アメリカン・ユートピア(2020年製作の映画)
4.0
『マルコムX』『インサイドマン』『ブラッククランズマン』のスパイクリー監督。
実はこの人の監督作品、初めてかも知れない。

初めてがこれって入り口としては良くも悪くも間違えたかも知れない。

デヴィッドバーン。70年代後半〜90年代前半までトーキングヘッズなるロックバンドで活躍してた彼を起用。

正直、ジャンルがなんだかわからない。
映画として観るモノとしては、新感覚なコンテンツ。
ミュージカルのようで、戯曲のようで、音楽ライブのようで、舞台のようで、トークショーのようで。アメリカのブロードウェイの自由さをとても感じる。

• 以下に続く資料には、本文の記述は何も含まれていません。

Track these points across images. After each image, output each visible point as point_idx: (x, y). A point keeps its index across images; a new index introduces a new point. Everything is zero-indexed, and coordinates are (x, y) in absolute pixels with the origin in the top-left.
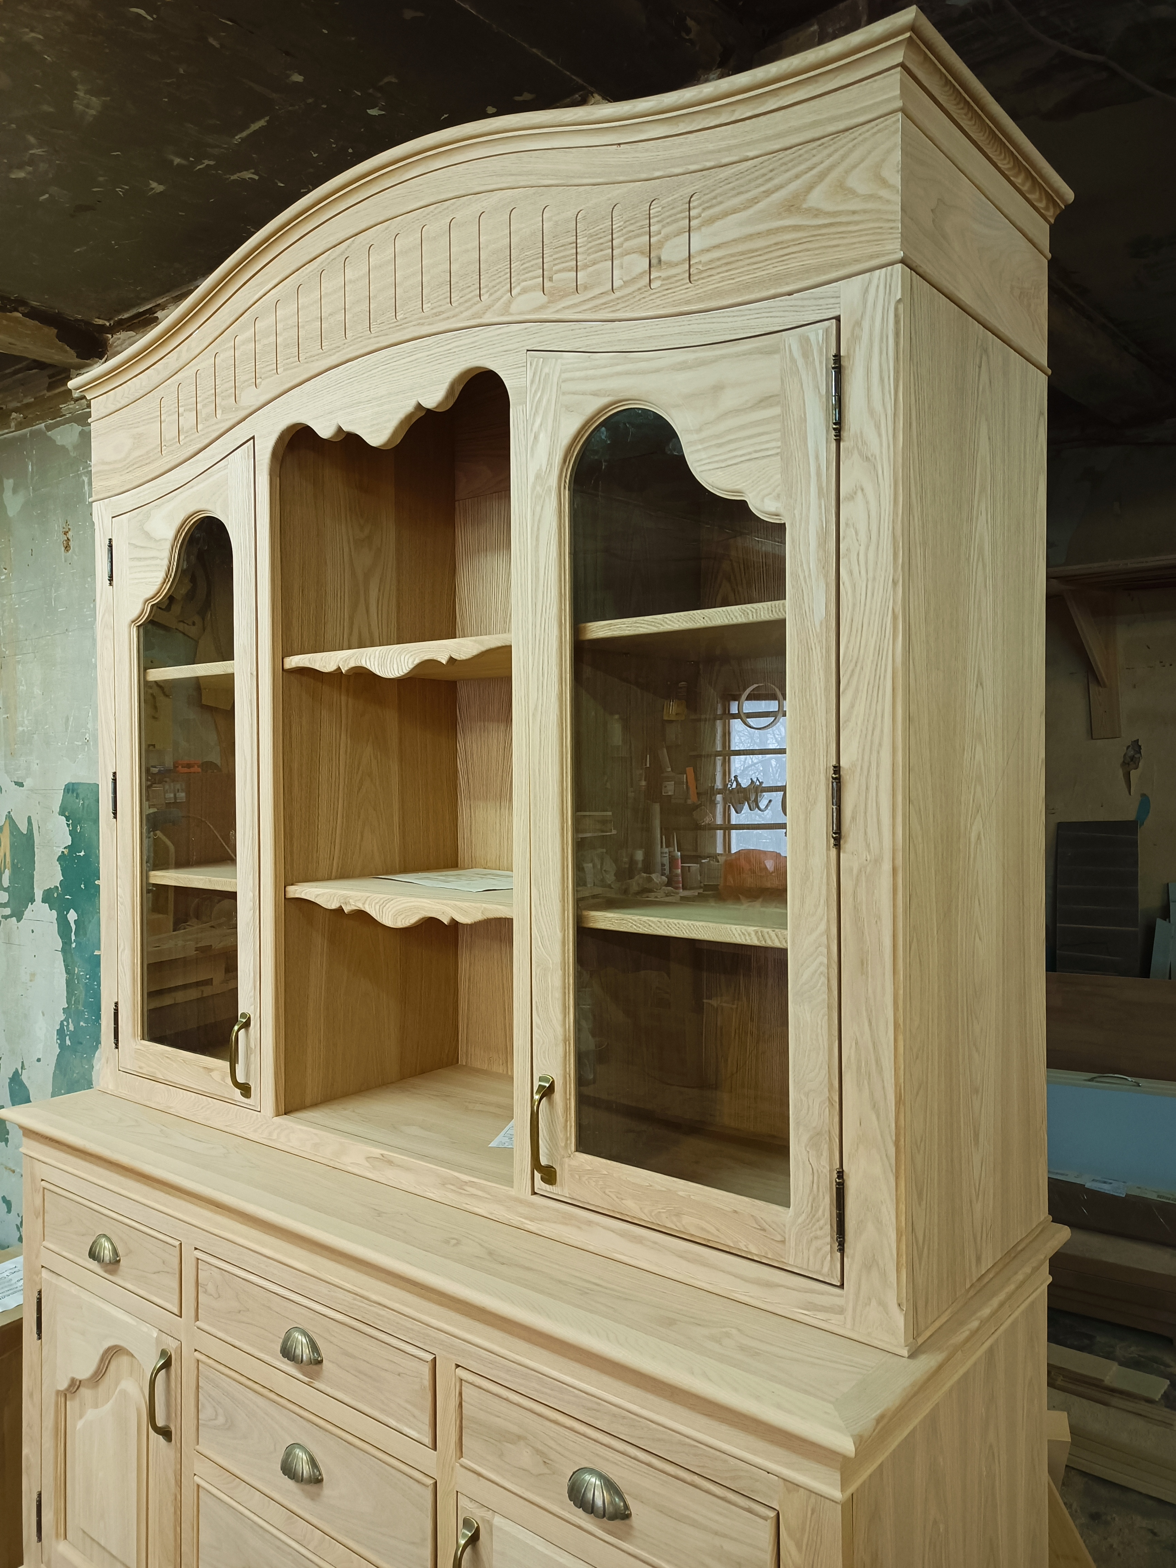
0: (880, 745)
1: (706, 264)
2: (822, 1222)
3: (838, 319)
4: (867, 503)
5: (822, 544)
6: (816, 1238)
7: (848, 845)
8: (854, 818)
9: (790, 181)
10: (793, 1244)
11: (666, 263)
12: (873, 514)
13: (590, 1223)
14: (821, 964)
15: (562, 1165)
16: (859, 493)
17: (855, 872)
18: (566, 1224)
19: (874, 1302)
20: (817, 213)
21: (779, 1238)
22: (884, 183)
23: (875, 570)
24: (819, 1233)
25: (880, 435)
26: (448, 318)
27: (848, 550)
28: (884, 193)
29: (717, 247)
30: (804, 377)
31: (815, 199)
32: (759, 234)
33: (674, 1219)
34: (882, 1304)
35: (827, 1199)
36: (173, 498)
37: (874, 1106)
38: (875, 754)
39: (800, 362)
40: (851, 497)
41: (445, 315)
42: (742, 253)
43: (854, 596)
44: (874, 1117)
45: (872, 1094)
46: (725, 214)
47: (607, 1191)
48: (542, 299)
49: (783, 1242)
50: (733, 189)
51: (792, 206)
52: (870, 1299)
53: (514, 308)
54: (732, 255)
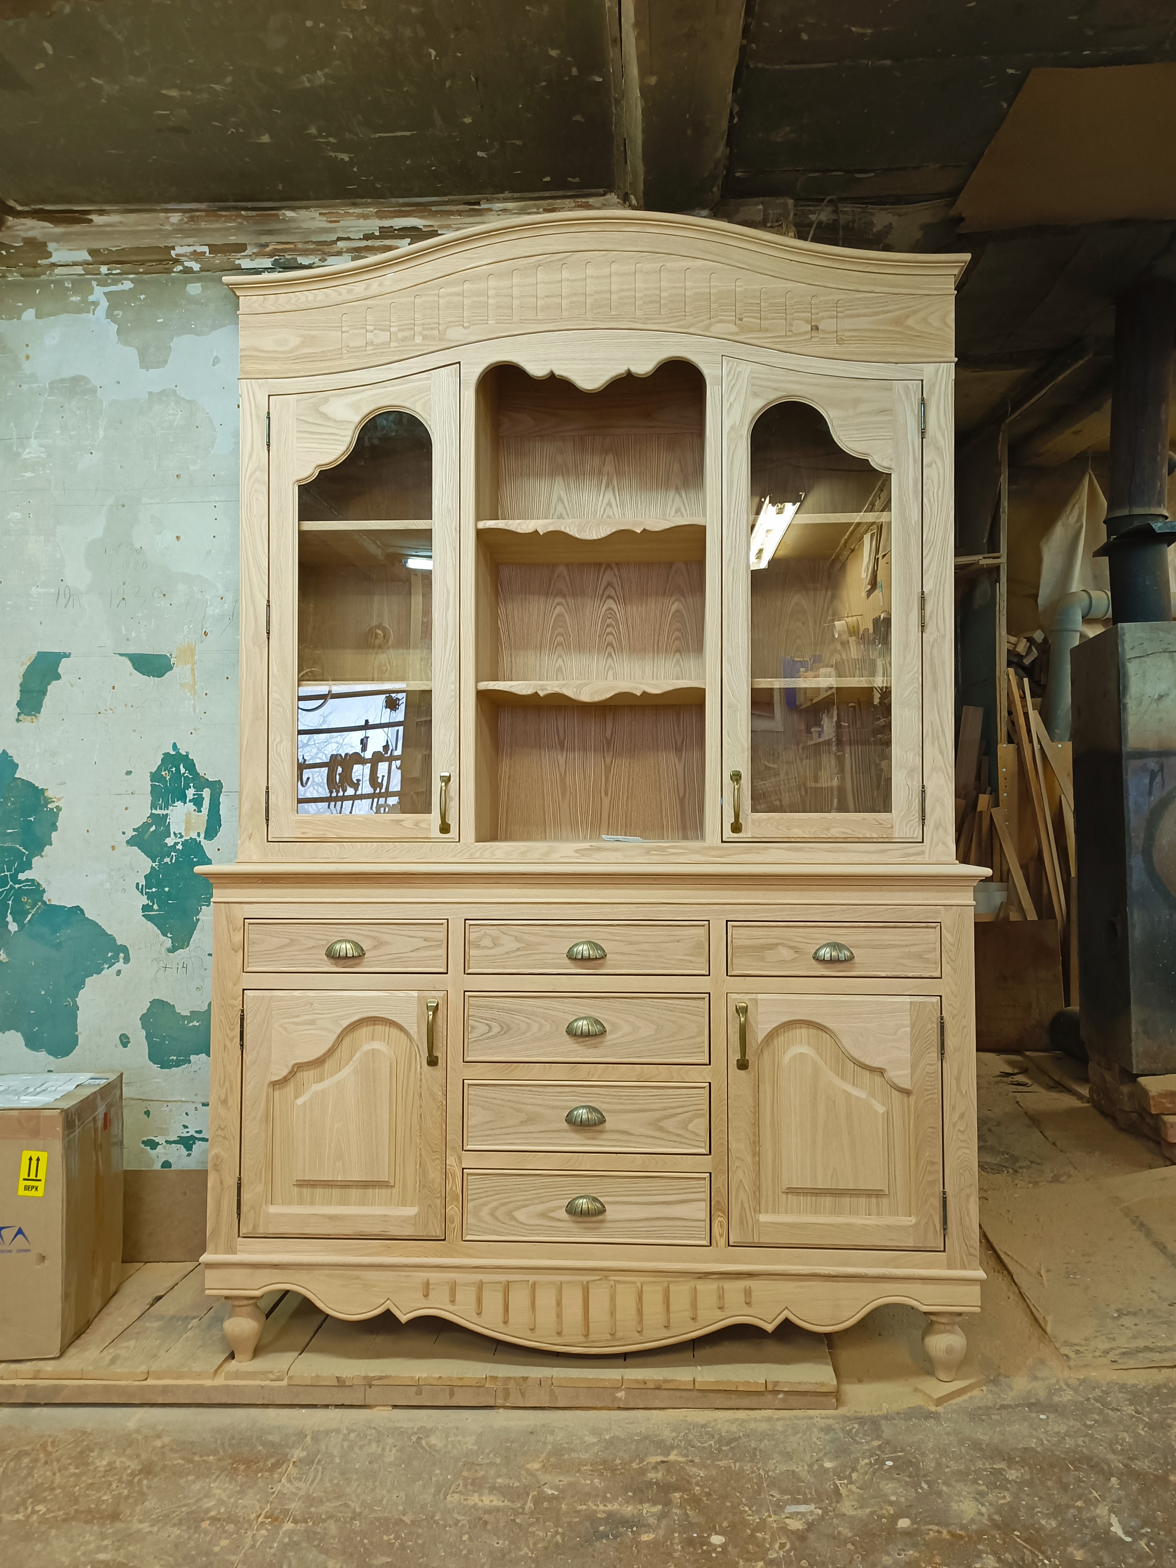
0: (945, 582)
1: (847, 337)
2: (914, 812)
3: (922, 381)
4: (938, 469)
5: (915, 485)
6: (911, 821)
7: (928, 630)
8: (931, 617)
9: (896, 310)
10: (897, 826)
11: (821, 330)
12: (941, 475)
13: (766, 848)
14: (914, 687)
15: (746, 819)
16: (934, 464)
17: (931, 642)
18: (748, 853)
19: (940, 844)
20: (912, 329)
21: (890, 826)
22: (947, 325)
23: (942, 501)
24: (912, 818)
25: (944, 439)
26: (658, 323)
27: (928, 490)
28: (946, 329)
29: (855, 330)
30: (906, 404)
31: (910, 322)
32: (879, 331)
33: (825, 832)
34: (944, 843)
35: (917, 800)
36: (360, 392)
37: (941, 752)
38: (942, 586)
39: (904, 397)
40: (930, 465)
41: (655, 321)
42: (869, 337)
43: (931, 512)
44: (940, 757)
45: (939, 746)
46: (859, 316)
47: (780, 828)
48: (735, 329)
49: (892, 827)
50: (864, 304)
51: (898, 322)
52: (938, 843)
53: (713, 329)
54: (863, 337)
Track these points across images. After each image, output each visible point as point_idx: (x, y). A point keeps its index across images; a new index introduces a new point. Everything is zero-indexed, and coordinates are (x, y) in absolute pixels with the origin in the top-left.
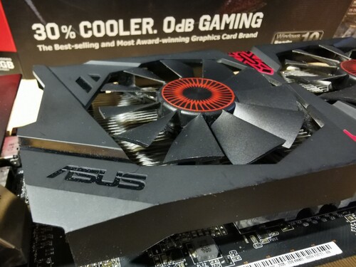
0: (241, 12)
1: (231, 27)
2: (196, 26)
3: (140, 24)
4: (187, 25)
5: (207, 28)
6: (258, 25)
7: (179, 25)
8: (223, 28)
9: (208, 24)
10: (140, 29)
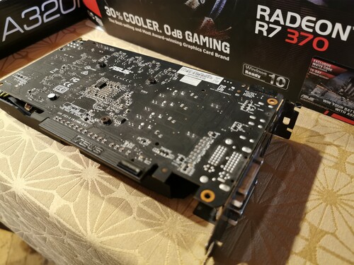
0: (213, 37)
1: (207, 46)
2: (184, 36)
3: (152, 23)
4: (177, 33)
5: (191, 40)
6: (228, 52)
7: (173, 33)
8: (202, 44)
9: (191, 38)
10: (152, 26)
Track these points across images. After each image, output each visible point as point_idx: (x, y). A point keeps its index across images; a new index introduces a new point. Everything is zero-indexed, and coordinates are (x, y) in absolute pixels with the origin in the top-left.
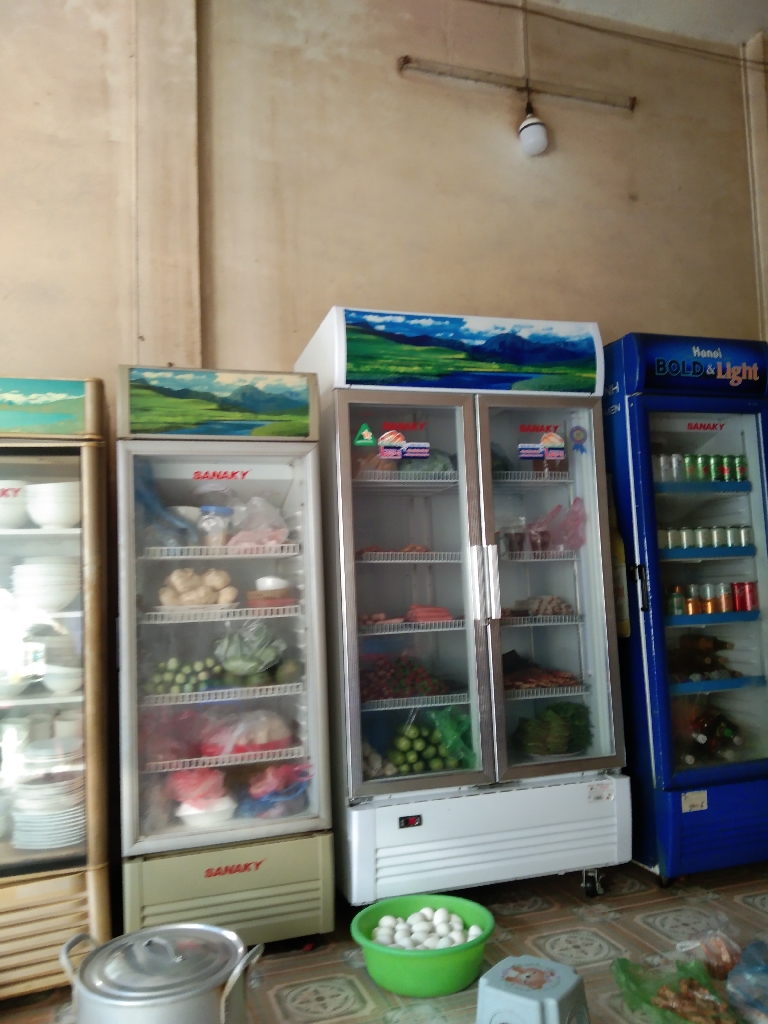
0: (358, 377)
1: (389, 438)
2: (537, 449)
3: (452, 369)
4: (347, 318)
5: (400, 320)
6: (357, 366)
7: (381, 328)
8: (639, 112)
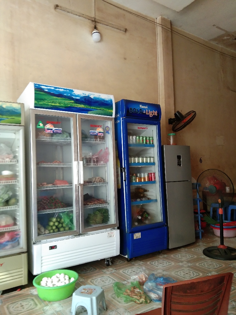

実際に目の前に観客がいるので、ショー形式であることは間違いない。

そして、いきなりデヴィッドバーンが出てきてポップなロックで歌い始める、、、人間の“脳”について。

この原案は同名のアルバム。
このアルバムで全国ツアー後にこれをブロードウェイでショーにしたら大ヒット。しかし、コロナ禍により熱望された再演は叶わず。それがこの映像コンテンツ化に繋がる。

デヴィッドバーンと他10名ぐらい。
全員が裸足でグレーのスーツ姿。楽器は全てワイヤレスで打楽器もマーチングバンド形式で目の前に抱えて扱う。

全員が同じ姿で、裸足で。
一糸乱れぬコンビネーションを見せながら舞台の上を動き回る。
このシンプルな構成でありながら無機質なのにワイルドで力強いパフォーマンス。

訴えていることは人体の構造、哲学的なことであったり、叙情的なことであったり、社会的なテーマだったり。
人と人とのつながりとか、人間の生物としての価値や、彼が生きたメディアや音楽の世界から受けた影響やその力、そしてその過程で感じたことや伝えたいことが詰まってる。

つまりパフォーマー、デヴィッドバーンの人生観や音楽性そのものを1つの物語にしている。

それが伝わりやすいような手段を選び、曲やその構成、間のトークを整えていくとこうなった、みたいな作品。

これは、ブロードウェイで火がついたのも何となく理解できる。
映像コンテンツ化されてるので、いくつかのカメラで多彩なアングルから撮られたものをよしなに編集はされてるが、これは生で観てみたい。

曲調も聴きやすいというのもあるが、スタイルそのものが斬新で、無駄な脚色、装飾を一切排除しているのに、ここまで奥深く作り込まれている衝撃。

照明やこの舞台の仕切りの境目にある鎖状のカーテン。この使い方、仕組まれ方が只事ではない。
無機質にも、感情的にも、幾何学的にも、神秘的にも観える。とんでもない演出力。

ぶっちゃけ、“いつもの映画”のつもりで観ると裏切られる。
でも、その裏切りはいつもと全く違う衝撃を連れてくる。

デヴィッドバーンが脚本書いて演じきり、スパイクリーが作り上げる。この作り込まれた他にはない世界観にズルズル引き込まれる。
またとんでもない代物を観てしまった感に襲われる。
途中のストロボ演出、そこまでの流れも含め、これは圧巻。

ダンス担当以外はそこまで激しいダンスはしてない。
でも、この全編トータルで考えると、この主役デヴィッドバーン含め楽器を抱えて動くメンバーも、恐ろしい運動量。

それをやたらと楽しげに涼しげな顔して最後まで主張しっぱなしで演じ切るデヴィッドバーン、70歳手前ぐらいか。
バイタリティ、人に訴えるプレゼン力、ちょっと凄すぎやしないか。

人の繋がりや脳の繋がり、人の向かう先、その過程で起きるたくさんのこと。
このスタイルで、この彼が歌に乗せて伝えることに意味があるような作品。